Since the site is in clear, the MiTM can send the end-user whatever they want. What they will send is a different public key than the one that is actually used by the GW/MGMT. Then, the end-user who thinks he got the correct public key will install it on his system, and from that point the MiTM can mount TLS attacks as well and see encrypted traffic too.

Ethan

Hello again @_Val_ ,

no, to mount the MitM attack, you do not need to generate new certificates and sign them. You can mount the MitM attack because the web portal is available over HTTP. I will try to describe the scenario in more detail:

1. The attacker mounts a Man-in-the-Middle attack on the victim and the web portal. This is possible because the web portal is being delivered over HTTP. This has nothing to do with certificates yet.
2. Since the attacker is in a MitM position now and the communication between the victim and the webportal is unencrypted and unauthenticated, the attacker can read and manipulate the complete communication between the attacker and the web portal.
3. The attacker creates his own CA certificate file.
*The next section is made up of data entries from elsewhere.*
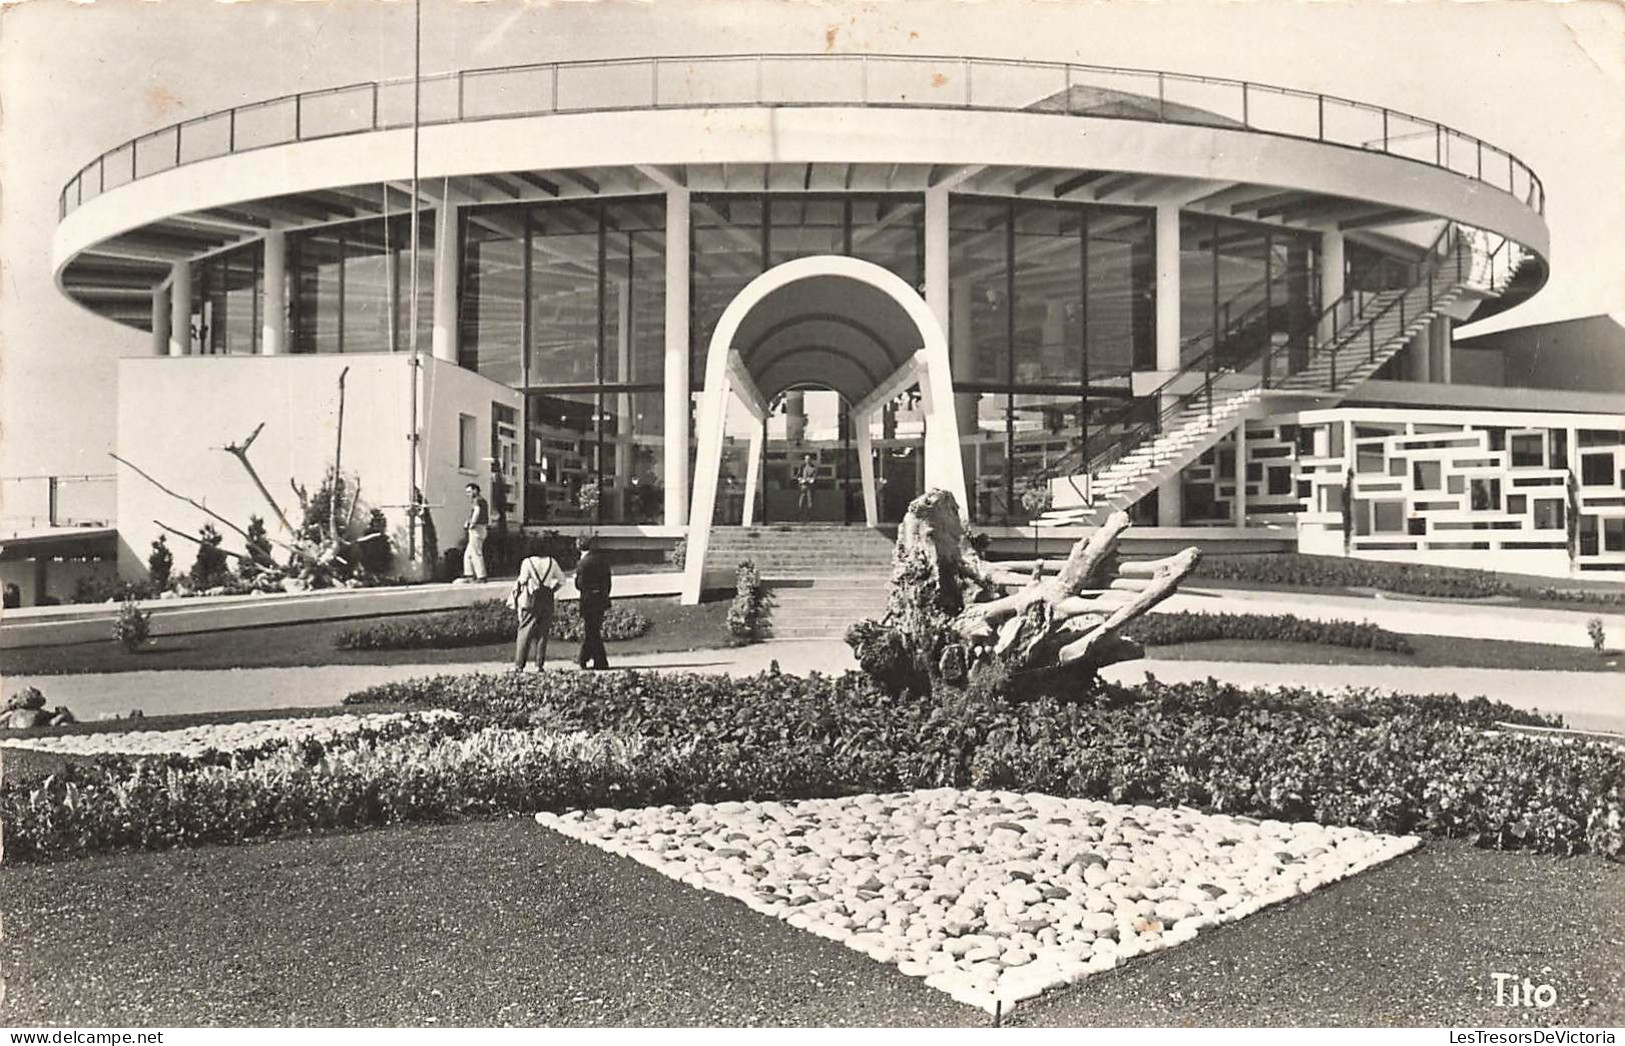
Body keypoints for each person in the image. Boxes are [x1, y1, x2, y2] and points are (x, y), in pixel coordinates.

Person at [510, 548, 564, 671]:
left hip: (532, 598)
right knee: (542, 633)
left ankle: (519, 665)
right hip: (547, 598)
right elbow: (562, 580)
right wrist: (552, 590)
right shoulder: (551, 561)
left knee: (525, 631)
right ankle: (539, 665)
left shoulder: (527, 562)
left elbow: (522, 580)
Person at [573, 534, 613, 670]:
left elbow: (579, 584)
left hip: (588, 600)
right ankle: (588, 658)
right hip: (601, 598)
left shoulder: (583, 563)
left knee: (591, 631)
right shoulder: (602, 560)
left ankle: (593, 660)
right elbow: (608, 582)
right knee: (593, 630)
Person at [461, 483, 489, 583]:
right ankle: (469, 574)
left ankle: (481, 576)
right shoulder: (483, 501)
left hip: (477, 528)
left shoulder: (477, 500)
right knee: (468, 554)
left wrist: (472, 523)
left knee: (476, 553)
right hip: (481, 528)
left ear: (475, 490)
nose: (468, 494)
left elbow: (477, 511)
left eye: (469, 491)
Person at [796, 454, 818, 522]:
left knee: (810, 503)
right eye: (806, 459)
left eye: (809, 459)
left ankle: (809, 518)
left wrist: (807, 479)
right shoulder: (802, 467)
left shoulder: (813, 468)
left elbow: (813, 479)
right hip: (802, 487)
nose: (807, 460)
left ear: (811, 460)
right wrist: (802, 480)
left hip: (810, 488)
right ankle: (801, 517)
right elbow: (798, 477)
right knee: (801, 503)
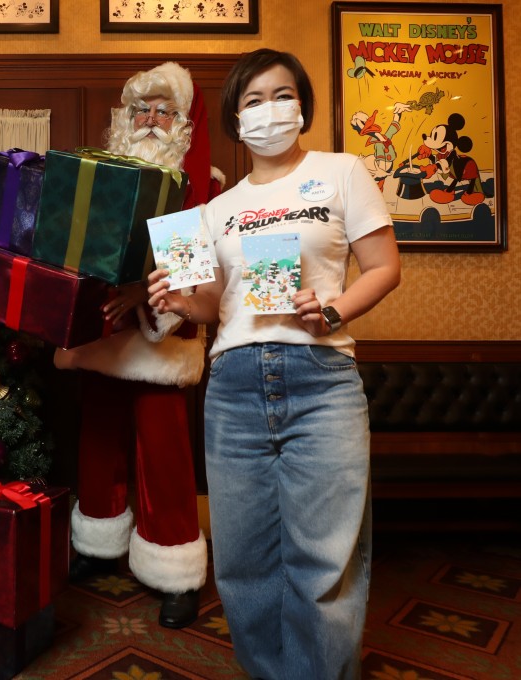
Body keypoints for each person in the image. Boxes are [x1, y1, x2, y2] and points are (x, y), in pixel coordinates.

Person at [148, 49, 401, 679]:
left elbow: (386, 268)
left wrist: (335, 311)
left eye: (281, 95)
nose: (269, 110)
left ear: (302, 105)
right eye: (253, 100)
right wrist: (181, 298)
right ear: (236, 119)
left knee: (323, 560)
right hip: (233, 385)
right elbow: (212, 307)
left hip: (321, 380)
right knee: (244, 564)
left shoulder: (342, 172)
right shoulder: (214, 210)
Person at [54, 62, 221, 629]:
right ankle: (99, 547)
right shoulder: (103, 175)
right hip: (103, 337)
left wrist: (139, 296)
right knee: (98, 443)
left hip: (163, 343)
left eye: (163, 111)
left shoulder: (206, 186)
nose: (150, 120)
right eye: (140, 110)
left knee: (165, 456)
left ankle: (174, 566)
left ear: (183, 123)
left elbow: (200, 275)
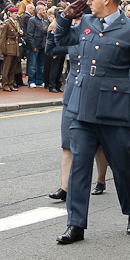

The procedures and algorithms on how to create CA files are public, no secret information is necessary. To be more precise, the attacker creates his own private keys. This is not a problem. Everbody can create key pairs, since the algorithms are publicly known. The problem now comes in the next steps:
4. The attacker manipulates the victim to navigate to the web portal. For example, by using social engineering techniques as explained above.
5. Since the web portal is used to distribute CA certificates, it will probably be easy to lure the victim into downloading a CA file from there and install it.
6. Once the victim starts the CA download, the MitM attacker now swaps the legitimate Checkpoint CA file with his maliciously generated file.
7. The victim does not notice this, since the connection to the web portal is not authenticated.
8. The victim now installs the malicious CA certificate file.
9. Since this is a CA certificate, the browser of the victim now inherently trusts all certificates issued by this "CA".
10. This means the attacker can now use his private key to issue illegitimate certificates for arbitrary websites. Normally, browsers would recognize this and display appropriate warnings, but since the browser of the victim has installed the malicious CA certificate file, the victim's browser will accept these as legitimate.
11. This gives the attacker the possiblitity to mount Man-in-the-Middle attacks on arbitrary websites.

Please let me know if anything is still unclear.